■ **EXERCISE**
Every record that appears below should be transcribed exactly.

_ _ _

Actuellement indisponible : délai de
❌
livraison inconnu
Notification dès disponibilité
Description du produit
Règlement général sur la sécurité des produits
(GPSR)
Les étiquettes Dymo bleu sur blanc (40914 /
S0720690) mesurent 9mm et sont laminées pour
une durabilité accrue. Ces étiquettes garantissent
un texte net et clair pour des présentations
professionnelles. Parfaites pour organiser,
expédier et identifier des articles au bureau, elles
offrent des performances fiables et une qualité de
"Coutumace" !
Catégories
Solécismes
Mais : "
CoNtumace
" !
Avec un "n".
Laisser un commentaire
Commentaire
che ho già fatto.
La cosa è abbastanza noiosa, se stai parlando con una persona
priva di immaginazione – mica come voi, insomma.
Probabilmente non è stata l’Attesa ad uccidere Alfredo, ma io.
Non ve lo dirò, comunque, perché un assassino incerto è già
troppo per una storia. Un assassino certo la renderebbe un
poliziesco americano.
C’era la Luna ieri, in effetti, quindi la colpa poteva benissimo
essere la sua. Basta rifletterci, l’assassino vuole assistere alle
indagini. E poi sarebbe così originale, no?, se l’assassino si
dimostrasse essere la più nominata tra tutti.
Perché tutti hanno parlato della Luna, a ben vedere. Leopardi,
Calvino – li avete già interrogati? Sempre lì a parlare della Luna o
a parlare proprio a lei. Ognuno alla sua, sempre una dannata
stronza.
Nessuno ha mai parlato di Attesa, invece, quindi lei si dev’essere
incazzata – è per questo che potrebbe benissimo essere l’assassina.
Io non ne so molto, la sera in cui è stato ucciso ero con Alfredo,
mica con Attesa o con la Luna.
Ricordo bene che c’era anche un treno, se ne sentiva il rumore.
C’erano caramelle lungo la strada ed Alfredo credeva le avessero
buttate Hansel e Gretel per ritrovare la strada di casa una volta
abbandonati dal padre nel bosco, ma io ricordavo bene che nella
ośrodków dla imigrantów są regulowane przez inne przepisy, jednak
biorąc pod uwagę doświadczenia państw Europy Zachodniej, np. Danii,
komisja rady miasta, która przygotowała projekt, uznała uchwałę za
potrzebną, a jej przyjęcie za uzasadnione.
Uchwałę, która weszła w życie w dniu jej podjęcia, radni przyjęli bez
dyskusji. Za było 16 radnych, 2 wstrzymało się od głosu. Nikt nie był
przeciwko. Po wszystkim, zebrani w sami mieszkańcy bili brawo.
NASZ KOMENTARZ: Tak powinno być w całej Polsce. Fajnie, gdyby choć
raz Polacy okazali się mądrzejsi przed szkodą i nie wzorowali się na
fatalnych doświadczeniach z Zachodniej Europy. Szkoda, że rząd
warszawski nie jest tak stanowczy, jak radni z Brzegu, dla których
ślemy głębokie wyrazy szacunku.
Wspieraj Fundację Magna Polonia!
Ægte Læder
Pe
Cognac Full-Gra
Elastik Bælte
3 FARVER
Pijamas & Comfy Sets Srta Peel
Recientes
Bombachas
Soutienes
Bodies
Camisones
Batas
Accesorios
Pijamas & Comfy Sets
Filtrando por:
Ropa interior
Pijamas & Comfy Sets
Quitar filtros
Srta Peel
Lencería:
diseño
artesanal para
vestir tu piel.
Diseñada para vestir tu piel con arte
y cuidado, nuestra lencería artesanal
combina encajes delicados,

_ _ _

■ **WRITTEN RESPONSE**
Actuellement indisponible : délai de
❌
livraison inconnu
Notification dès disponibilité
Description du produit
Règlement général sur la sécurité des produits
(GPSR)
Les étiquettes Dymo bleu sur blanc (40914 /
S0720690) mesurent 9mm et sont laminées pour
une durabilité accrue. Ces étiquettes garantissent
un texte net et clair pour des présentations
professionnelles. Parfaites pour organiser,
expédier et identifier des articles au bureau, elles
offrent des performances fiables et une qualité de
"Coutumace" !
Catégories
Solécismes
Mais : "
CoNtumace
" !
Avec un "n".
Laisser un commentaire
Commentaire
che ho già fatto.
La cosa è abbastanza noiosa, se stai parlando con una persona
priva di immaginazione – mica come voi, insomma.
Probabilmente non è stata l’Attesa ad uccidere Alfredo, ma io.
Non ve lo dirò, comunque, perché un assassino incerto è già
troppo per una storia. Un assassino certo la renderebbe un
poliziesco americano.
C’era la Luna ieri, in effetti, quindi la colpa poteva benissimo
essere la sua. Basta rifletterci, l’assassino vuole assistere alle
indagini. E poi sarebbe così originale, no?, se l’assassino si
dimostrasse essere la più nominata tra tutti.
Perché tutti hanno parlato della Luna, a ben vedere. Leopardi,
Calvino – li avete già interrogati? Sempre lì a parlare della Luna o
a parlare proprio a lei. Ognuno alla sua, sempre una dannata
stronza.
Nessuno ha mai parlato di Attesa, invece, quindi lei si dev’essere
incazzata – è per questo che potrebbe benissimo essere l’assassina.
Io non ne so molto, la sera in cui è stato ucciso ero con Alfredo,
mica con Attesa o con la Luna.
Ricordo bene che c’era anche un treno, se ne sentiva il rumore.
C’erano caramelle lungo la strada ed Alfredo credeva le avessero
buttate Hansel e Gretel per ritrovare la strada di casa una volta
abbandonati dal padre nel bosco, ma io ricordavo bene che nella
ośrodków dla imigrantów są regulowane przez inne przepisy, jednak
biorąc pod uwagę doświadczenia państw Europy Zachodniej, np. Danii,
komisja rady miasta, która przygotowała projekt, uznała uchwałę za
potrzebną, a jej przyjęcie za uzasadnione.
Uchwałę, która weszła w życie w dniu jej podjęcia, radni przyjęli bez
dyskusji. Za było 16 radnych, 2 wstrzymało się od głosu. Nikt nie był
przeciwko. Po wszystkim, zebrani w sami mieszkańcy bili brawo.
NASZ KOMENTARZ: Tak powinno być w całej Polsce. Fajnie, gdyby choć
raz Polacy okazali się mądrzejsi przed szkodą i nie wzorowali się na
fatalnych doświadczeniach z Zachodniej Europy. Szkoda, że rząd
warszawski nie jest tak stanowczy, jak radni z Brzegu, dla których
ślemy głębokie wyrazy szacunku.
Wspieraj Fundację Magna Polonia!
Ægte Læder
Pe
Cognac Full-Gra
Elastik Bælte
3 FARVER
Pijamas & Comfy Sets Srta Peel
Recientes
Bombachas
Soutienes
Bodies
Camisones
Batas
Accesorios
Pijamas & Comfy Sets
Filtrando por:
Ropa interior
Pijamas & Comfy Sets
Quitar filtros
Srta Peel
Lencería:
diseño
artesanal para
vestir tu piel.
Diseñada para vestir tu piel con arte
y cuidado, nuestra lencería artesanal
combina encajes delicados,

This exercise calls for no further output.